## Records for this exercise
* * * * *

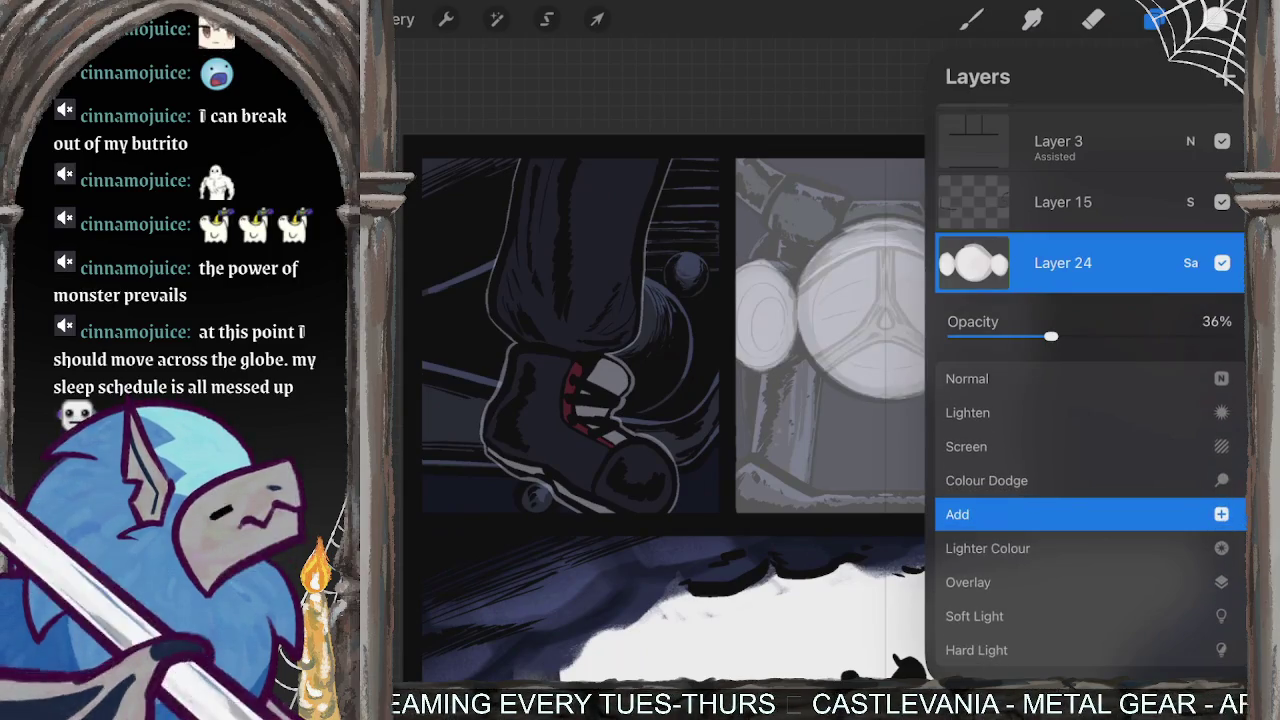
click(1190, 262)
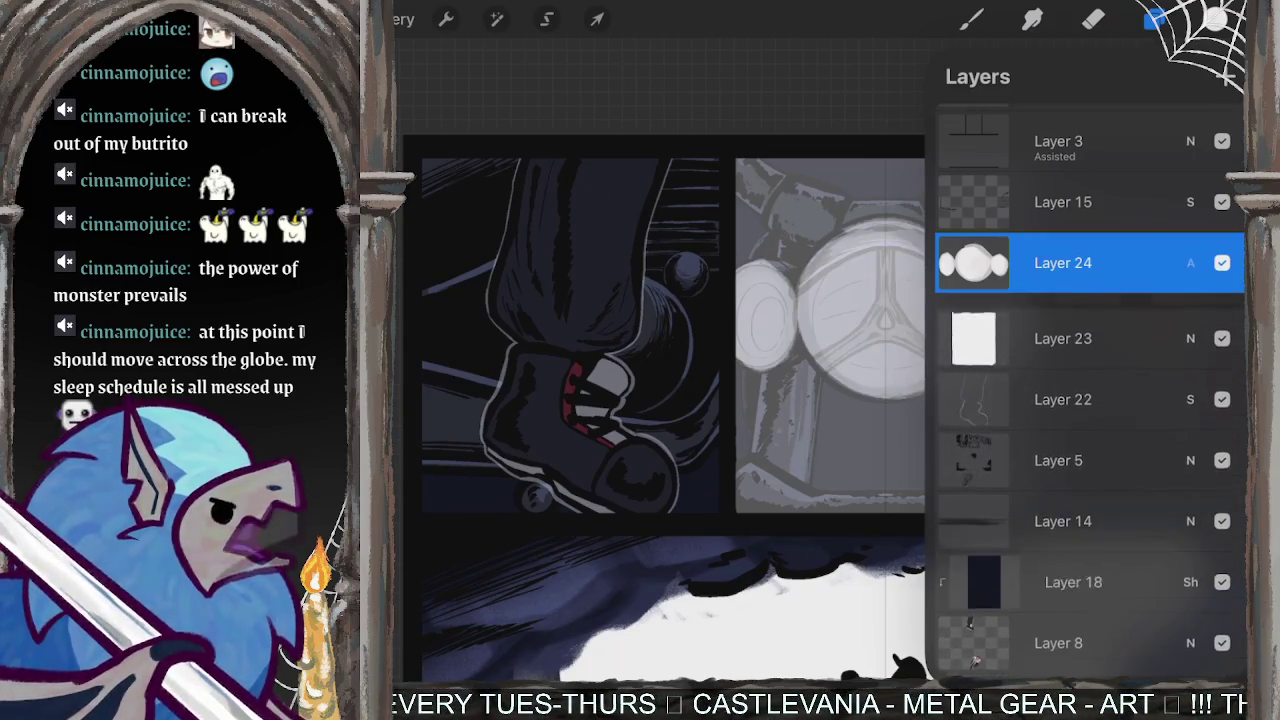
- Leave Layer 24 on Add blend at 33% opacity
click(1190, 262)
drag(1024, 336, 994, 336)
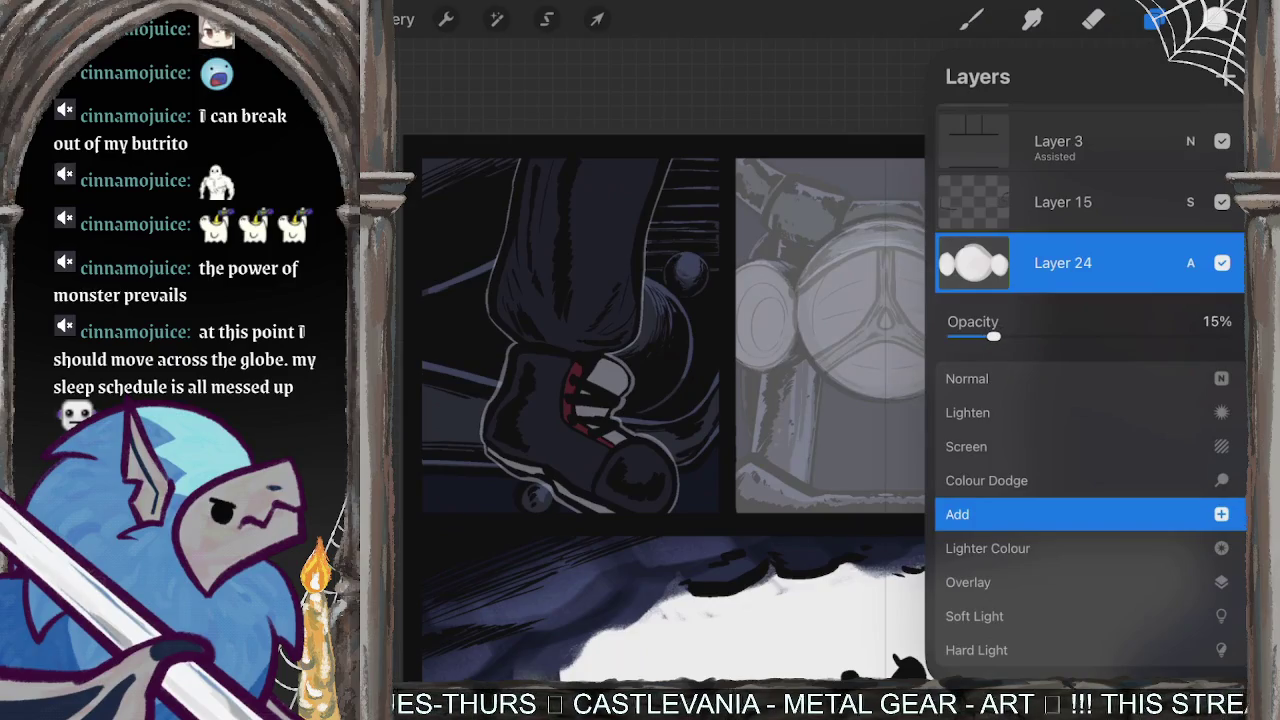
click(1190, 262)
click(1226, 76)
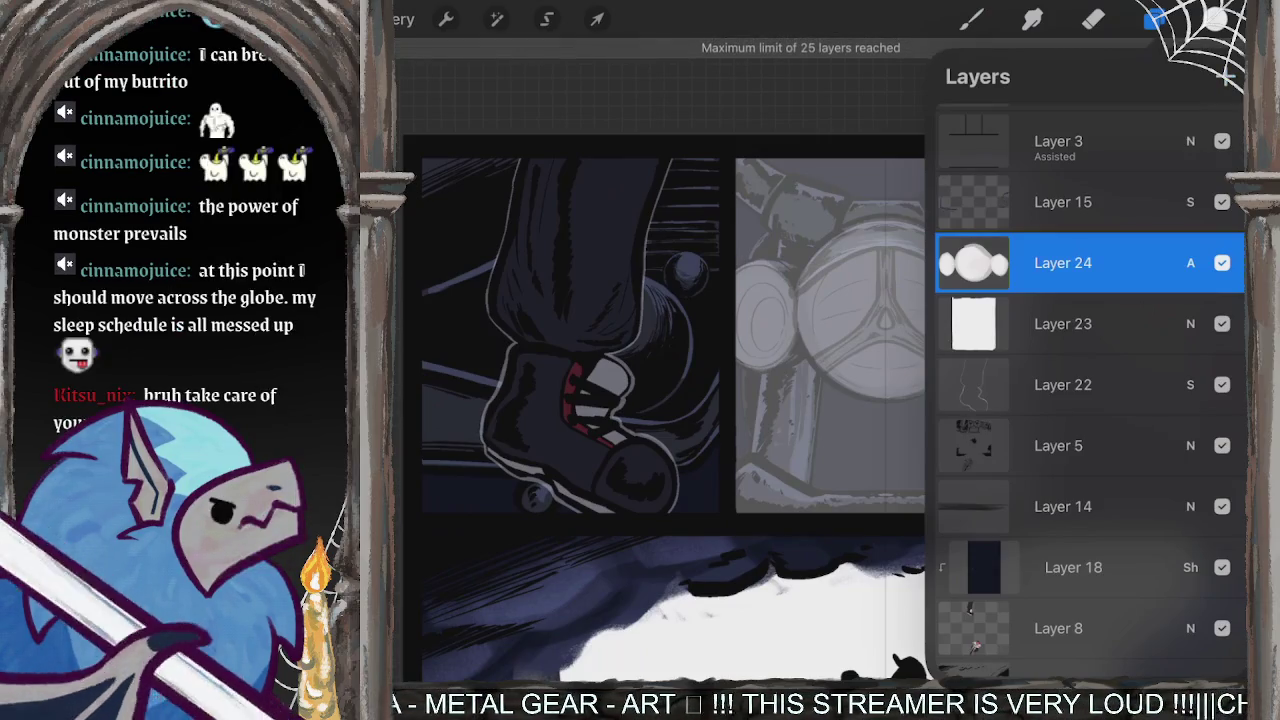
click(1190, 262)
scroll(1090, 520, down, 2)
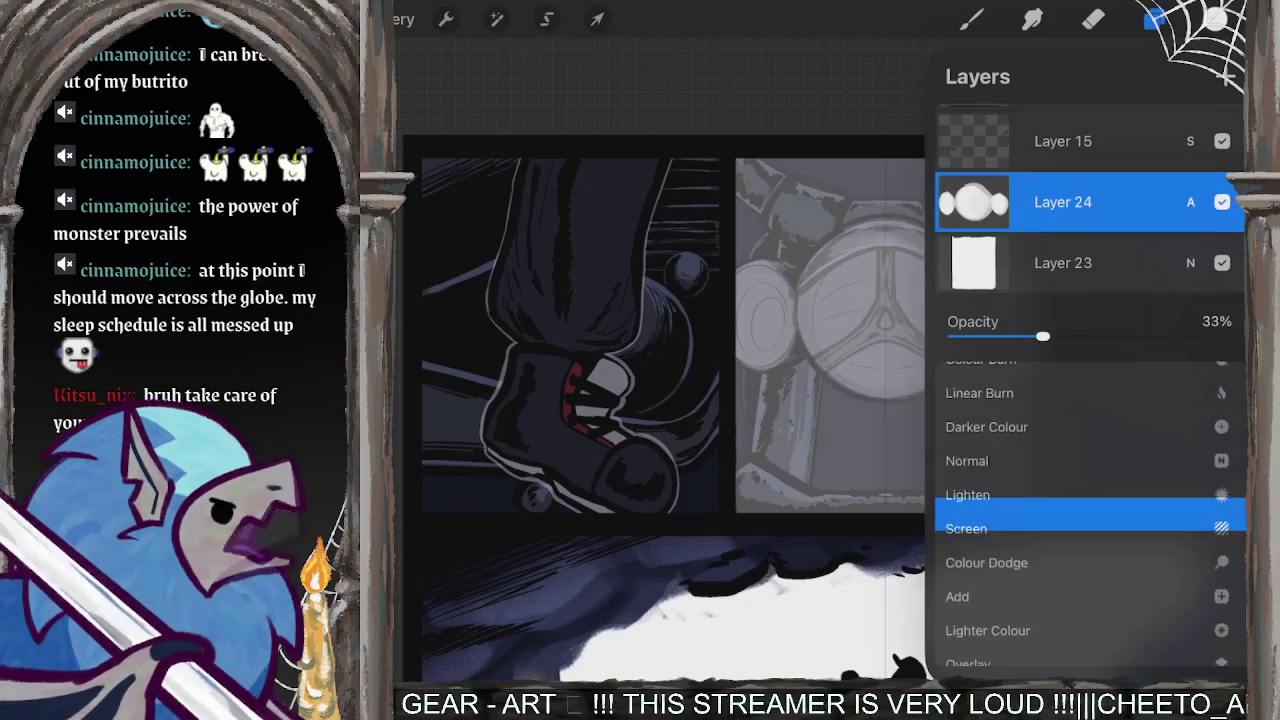
scroll(1090, 520, down, 1)
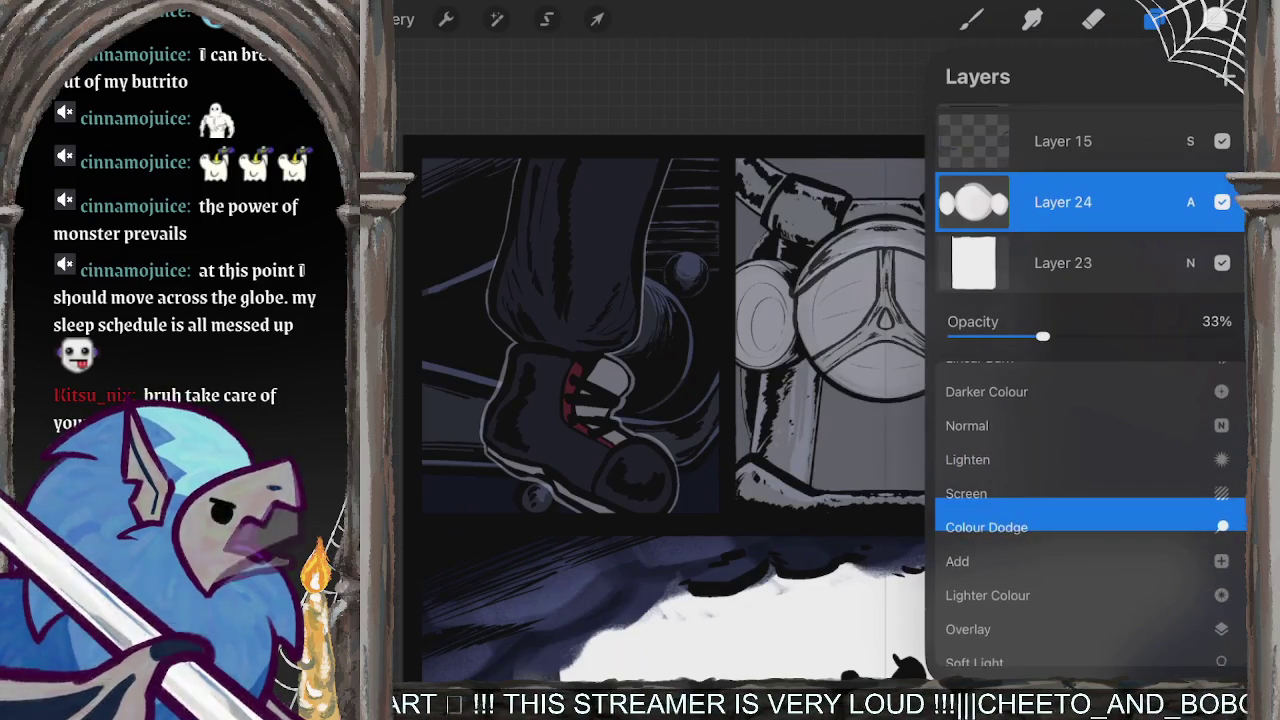
scroll(1090, 500, down, 1)
scroll(1090, 520, down, 1)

* * * * *

## Task prompt
Report every line containing the string "down" in the material.

## Reply
scroll(1090, 520, down, 2)
scroll(1090, 520, down, 1)
scroll(1090, 500, down, 1)
scroll(1090, 520, down, 1)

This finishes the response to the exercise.